Release
Date:
15 January 1990
Tablet
Values:
6 x 40c
Artist:
Clive Abbott
Printer:
The House of Questa Limited
Process:
Lithography
Paper:
CA Watermark
Stamp
Size:
28.45 x 42.58 mm
Perforation
Gauge:
14 per 2 cm
Pane
Format:
Sheetlet 110 x 152 mm of six stamps with brief descriptive text
Mint and
CTO:
$2.40
First Day
Cover:
$2.90
There are many accounts of the movements of the Bounty as those aboard sought refuge from the consequences of mutiny; those of you who are students of Pitcairn's history will be familiar with them.
We rely here on Frank Clune (Journey to Pitcairn, Angus & Robertson, Sydney 1966), who draws on the journal of James Morrison, boatswain's mate on the Bounty, for his information.

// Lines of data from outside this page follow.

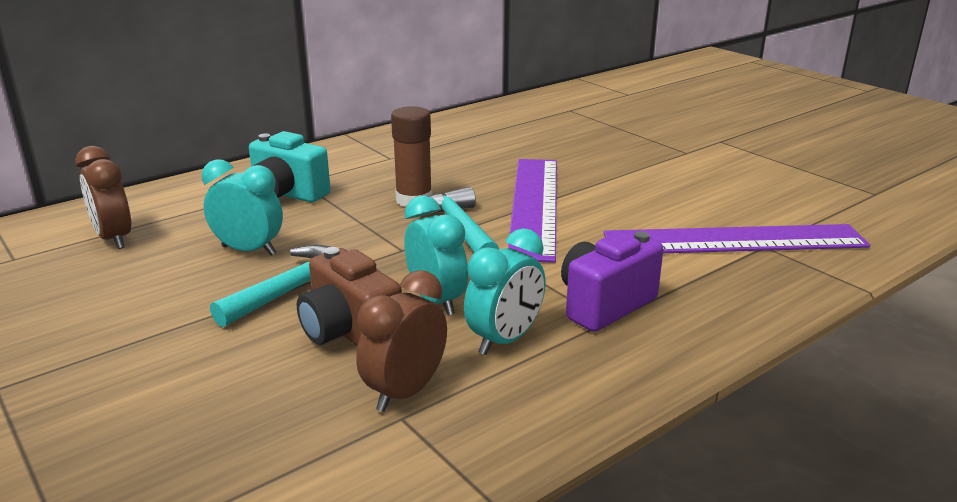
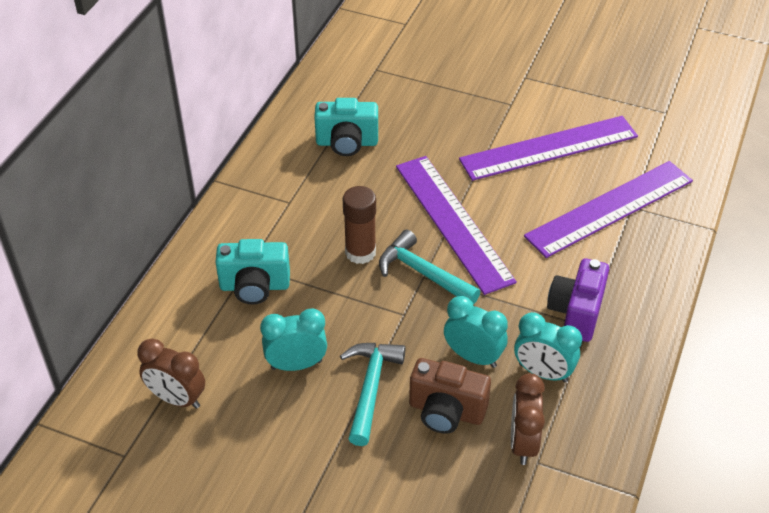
camera: 30 degrees left, 20 degrees up
turquoise clock [464,228,546,355] -> turquoise clock turned 105 degrees clockwise [514,312,582,382]
none -> turquoise camera [314,98,378,156]
none -> purple ruler [459,116,638,181]

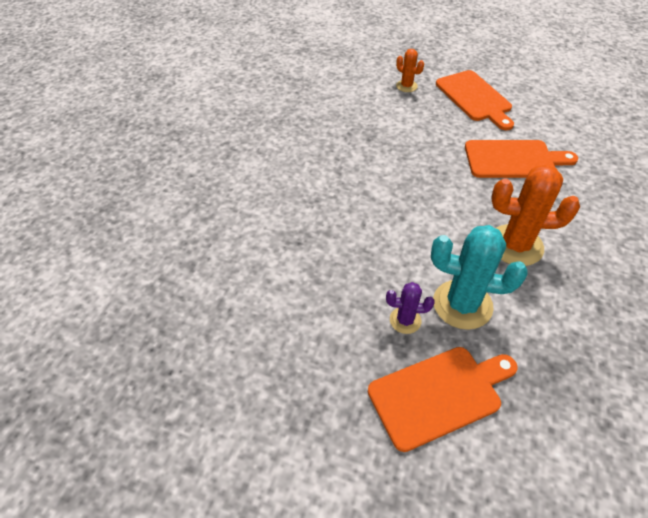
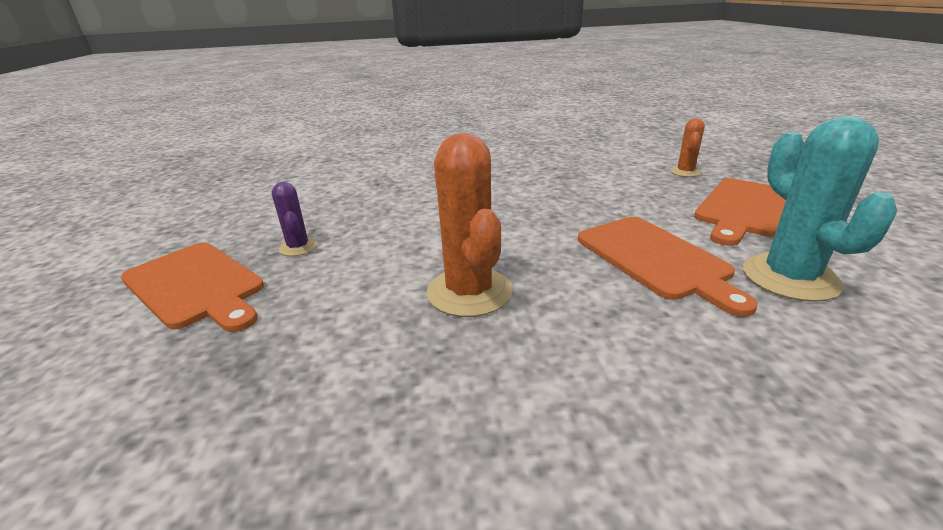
camera: 65 degrees right, 20 degrees down
turquoise cactus [431,225,527,330] -> turquoise cactus moved to [743,116,897,302]

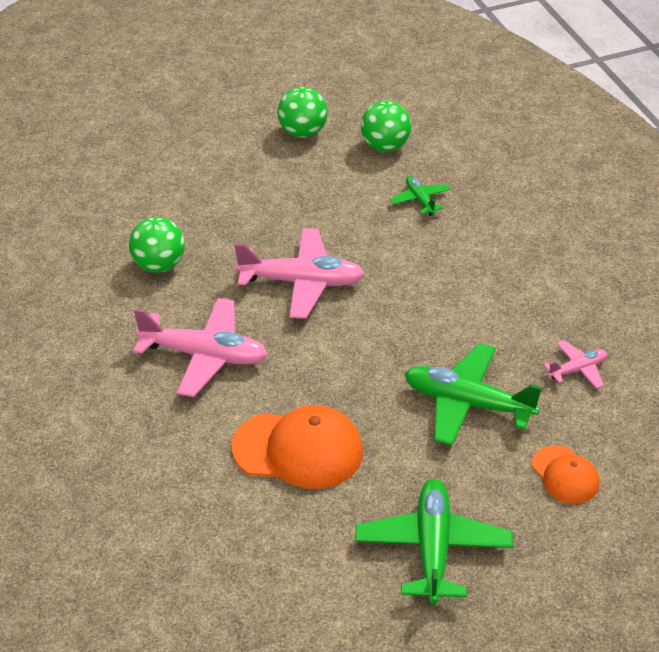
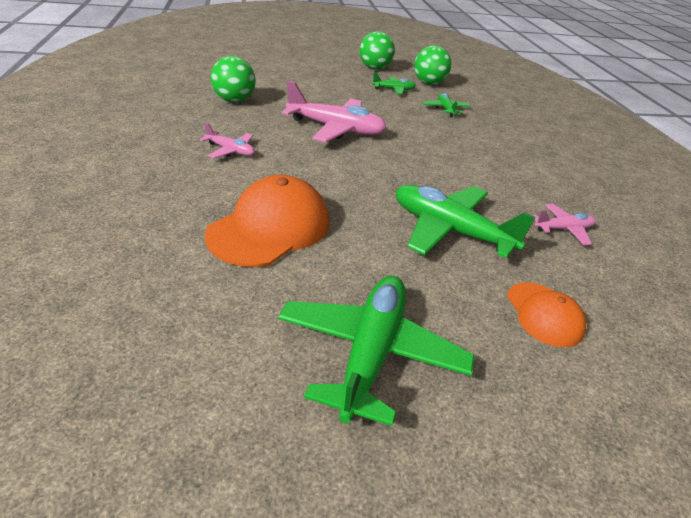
camera: 10 degrees right, 5 degrees down
pink plane [133,298,268,397] -> pink plane [200,122,255,158], size x0.51
orange cap [231,405,363,489] -> orange cap turned 75 degrees counterclockwise [205,175,329,267]
none -> green plane [372,73,416,94]

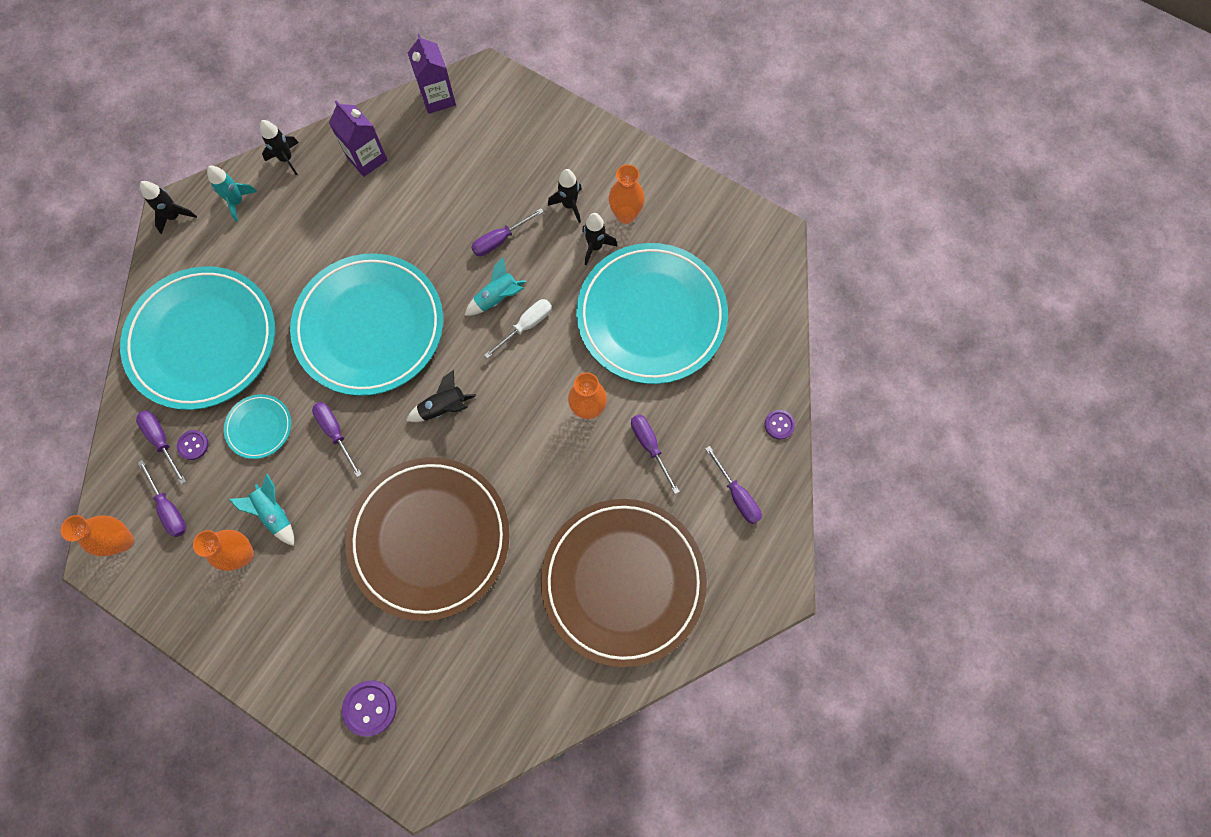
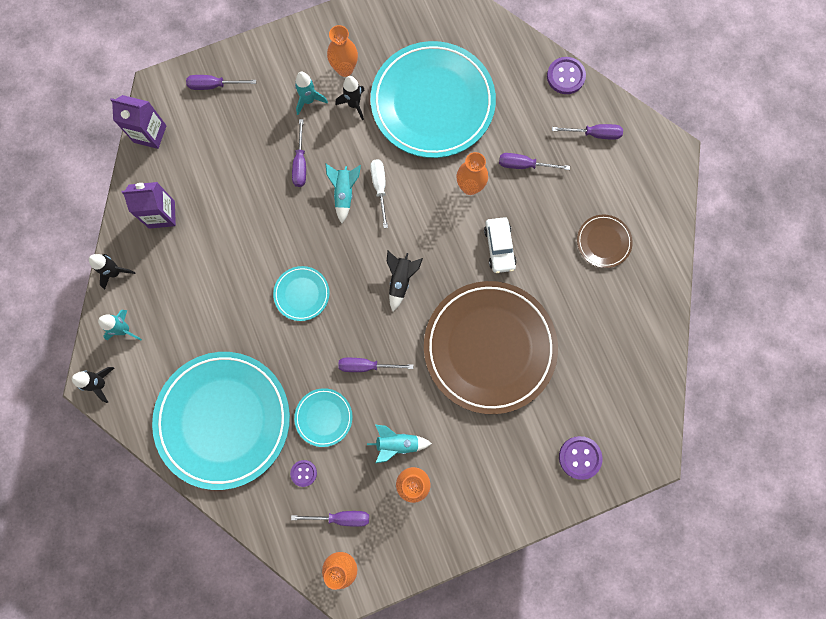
camera: 55 degrees left, 5 degrees up
purple screwdriver [136,410,186,484] -> purple screwdriver moved to [186,75,256,90]
turquoise plate [290,253,443,396] -> turquoise plate [273,266,330,321], size x0.43
brown plate [541,499,707,667] -> brown plate [577,214,633,268], size x0.43
black rocket [548,169,582,223] -> turquoise rocket [295,72,328,115]
purple button [765,410,795,439] -> purple button [547,57,586,94], size x1.63
none -> white car [484,217,517,273]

A month to the day after the mutiny the vessel reached Tubuai in the Austral group but crew members were prevented from landing by the unfriendly reception accorded them by the inhabitants. After three days of conflict, Bounty headed for a familiar anchorage at Matavai Bay in Tahiti, the collection point for the breadfruit which had been the purpose of the voyage from England in the first place.
Here, in the space of ten days, a quantity of livestock was taken on board- 460 hogs, 50 goats, a quantity of fowls, and a few dogs and cats. One wonders how much space was left on the vessel's 90 foot deck!

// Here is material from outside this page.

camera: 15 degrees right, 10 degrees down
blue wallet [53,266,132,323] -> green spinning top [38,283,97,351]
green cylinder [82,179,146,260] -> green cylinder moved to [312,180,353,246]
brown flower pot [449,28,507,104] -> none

There followed a second attempt to settle on Tubuai. A landing was made on 23 June - the local inhabitants now more cautious having experienced the destructive power of a four pound cannon loaded with buckshot which had been fired among them as the mutineers made their escape less than a month earlier.
In the ensuing weeks a fort one hundred yards square was built and a genuine attempt to settle was made. The natives arrived offering provisions in an apparent peace offering but this proved no more than a ploy as they had weapons hidden in the surrounding bush to await a favourable chance to attack.

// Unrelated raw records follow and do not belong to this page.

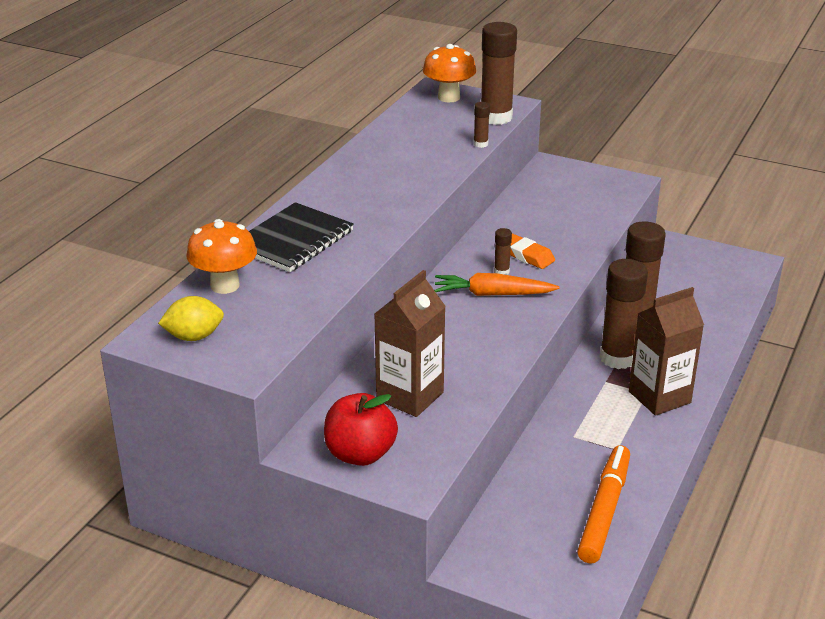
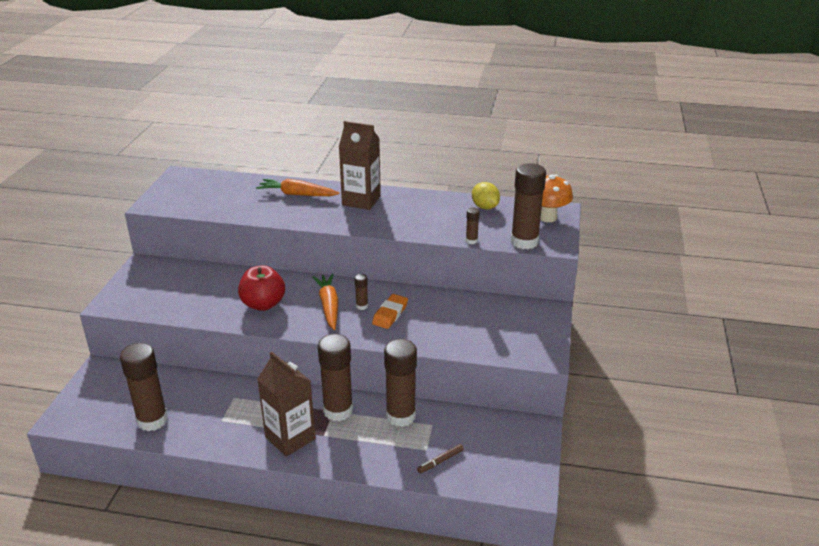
camera: 75 degrees right, 0 degrees up
yellow lemon [158,296,224,341] -> yellow lemon moved to [472,182,500,210]
orange mushroom [186,219,257,294] -> none
black notebook [249,202,354,272] -> orange carrot [256,179,340,196]
red apple [324,393,398,466] -> red apple moved to [238,265,285,311]
brown carton [375,270,446,417] -> brown carton moved to [339,121,381,210]
orange marker [577,445,630,564] -> brown glue stick [120,343,168,431]
none -> brown marker [417,444,464,473]

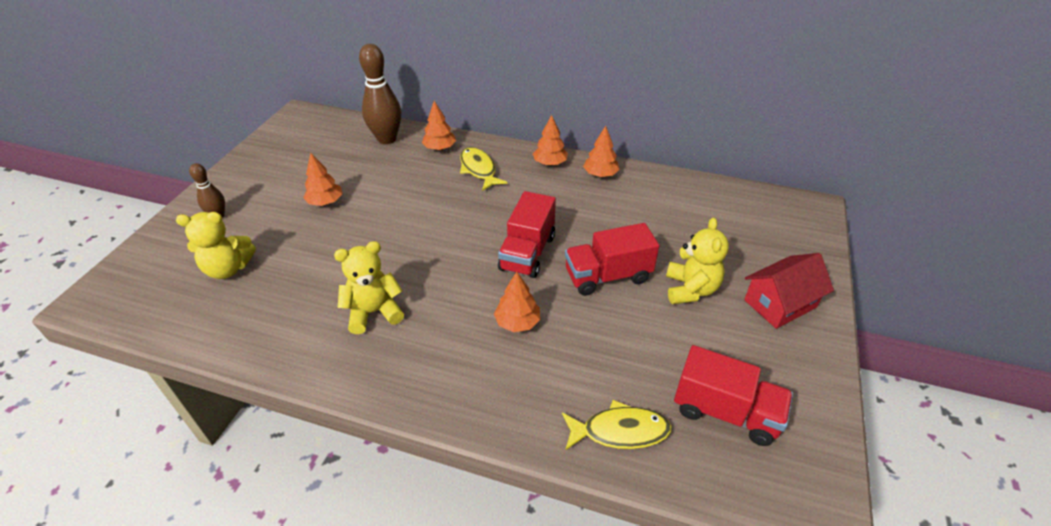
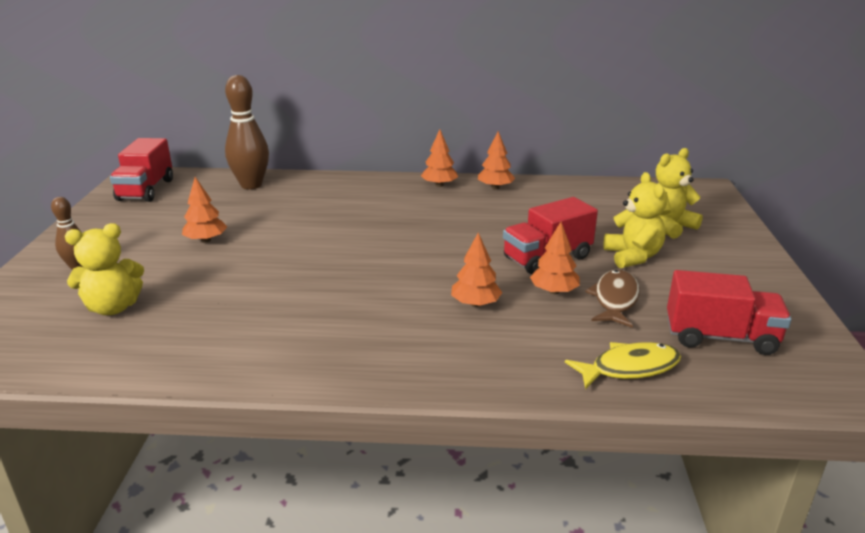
camera: 15 degrees left, 15 degrees down
yellow teddy bear [334,241,404,334] -> yellow teddy bear moved to [656,148,703,239]
orange tree [422,101,456,151] -> orange tree moved to [530,222,580,294]
yellow fish [460,147,507,191] -> none
red truck [498,191,556,278] -> red truck moved to [110,138,173,202]
red house [744,253,834,329] -> none
none -> brown fish [585,269,640,328]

Eventually, because of dissension among the mutineers, a decision was made to return to Tahiti and Bounty departed Tubuai on 17 September, arriving at its destination five days later.
During the course of the day of 22 September, food, ammunition, arms and wine were divided by lot among the twenty five remaining crew members aboard Bounty. It was decided that sixteen men should land and live ashore with their share of the goods and supplies. When this had been accomplished, a number of Tahitians, men and women, clambered aboard the Bounty. The remaining mutineers let it be known they proposed, after a stay of a day or two, to sail in search of an uninhabited island where they could live "without seeing the face of another European" apart from their own shipmates.
That night, without further announcement, Bounty sailed from Matavai Bay.
For two months the vessel combed the Cooks, Tonga and eastern islands of Fiji searching without avail for a suitably isolated hideaway and it was almost in desperation they recalled Carteret's account of the discovery of Pitcairn's Island. Sailing eastward the mutineers eventually had the good fortune to stumble on the island; good fortune it was because Carteret recorded Pitcairn's position three degrees out of its true longitude - a considerable error and one which would have been of little help to anyone looking for it.
The six stamps in the sheetlet together with explanatory notes in the gutter illustrate the discovery, landing and settlement of Pitcairn:
Having landed some of their compatriots in Tahiti
the
nine remaining mutineers and nineteen Polynesians set sail in search of
a remote uninhabited refuge.
On 15 January 1790 'Bounty' reached Pitcairn Island
which
exceeded the mutineers' highest hopes; it proved an admirable
hideaway.
Stripped of her fittings 'Bounty' was burned eight days later and the
new
inhabitants went about settling their new island home.